Prove the inequality $\frac{e^x+e^{-x}}{2} \leq e^{x^2/2}$ for all real numbers $x$.
Your computation is flawed. The expansion of $\cosh{x}$ is $\sum_{j \geq 0}{\frac{x^{2j}}{(2j)!}}$, but the expansion of $e^{x^2/2}$ is $\sum_{j \geq 0}{\frac{x^{2j}}{2^j \cdot j!}}$.
So you just need to prove that $j!2^j < (2j)!$ for each $j$.
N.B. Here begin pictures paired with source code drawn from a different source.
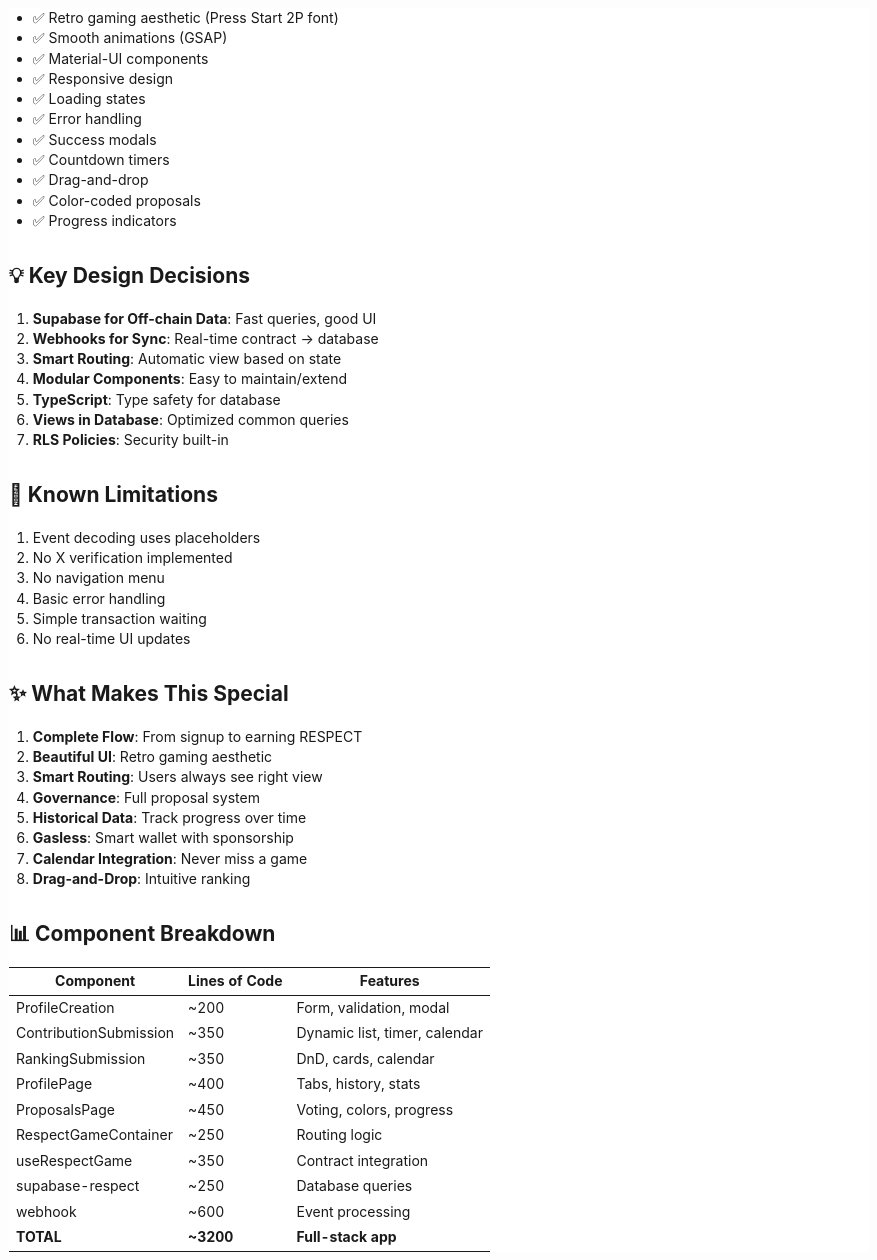- ✅ Retro gaming aesthetic (Press Start 2P font)
- ✅ Smooth animations (GSAP)
- ✅ Material-UI components
- ✅ Responsive design
- ✅ Loading states
- ✅ Error handling
- ✅ Success modals
- ✅ Countdown timers
- ✅ Drag-and-drop
- ✅ Color-coded proposals
- ✅ Progress indicators

## 💡 Key Design Decisions

1. **Supabase for Off-chain Data**: Fast queries, good UI
2. **Webhooks for Sync**: Real-time contract → database
3. **Smart Routing**: Automatic view based on state
4. **Modular Components**: Easy to maintain/extend
5. **TypeScript**: Type safety for database
6. **Views in Database**: Optimized common queries
7. **RLS Policies**: Security built-in

## 🐛 Known Limitations

1. Event decoding uses placeholders
2. No X verification implemented
3. No navigation menu
4. Basic error handling
5. Simple transaction waiting
6. No real-time UI updates

## ✨ What Makes This Special

1. **Complete Flow**: From signup to earning RESPECT
2. **Beautiful UI**: Retro gaming aesthetic
3. **Smart Routing**: Users always see right view
4. **Governance**: Full proposal system
5. **Historical Data**: Track progress over time
6. **Gasless**: Smart wallet with sponsorship
7. **Calendar Integration**: Never miss a game
8. **Drag-and-Drop**: Intuitive ranking

## 📊 Component Breakdown

| Component              | Lines of Code | Features                      |
| ---------------------- | ------------- | ----------------------------- |
| ProfileCreation        | ~200          | Form, validation, modal       |
| ContributionSubmission | ~350          | Dynamic list, timer, calendar |
| RankingSubmission      | ~350          | DnD, cards, calendar          |
| ProfilePage            | ~400          | Tabs, history, stats          |
| ProposalsPage          | ~450          | Voting, colors, progress      |
| RespectGameContainer   | ~250          | Routing logic                 |
| useRespectGame         | ~350          | Contract integration          |
| supabase-respect       | ~250          | Database queries              |
| webhook                | ~600          | Event processing              |
| **TOTAL**              | **~3200**     | **Full-stack app**            |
Let $f(x)=\frac{x^2}{2}-\ln\frac{e^x+e^{-x}}{2}.$
Since $f$ is an even function, it's enough to prove that $f(x)\geq0$ for $x\geq0.$
We see that $$f'(x)=x-\frac{e^x-e^{-x}}{e^x+e^{-x}}$$ and $$f''(x)=1-\frac{(e^x+e^{-x})^2-(e^x-e^{-x})^2}{(e^x+e^{-x})^2}=\frac{(e^x-e^{-x})^2}{(e^x+e^{-x})^2}\geq0.$$ Id est, $$f'(x)\geq f'(0)=0,$$ $$f(x)\geq f(0)=0$$ and we are done!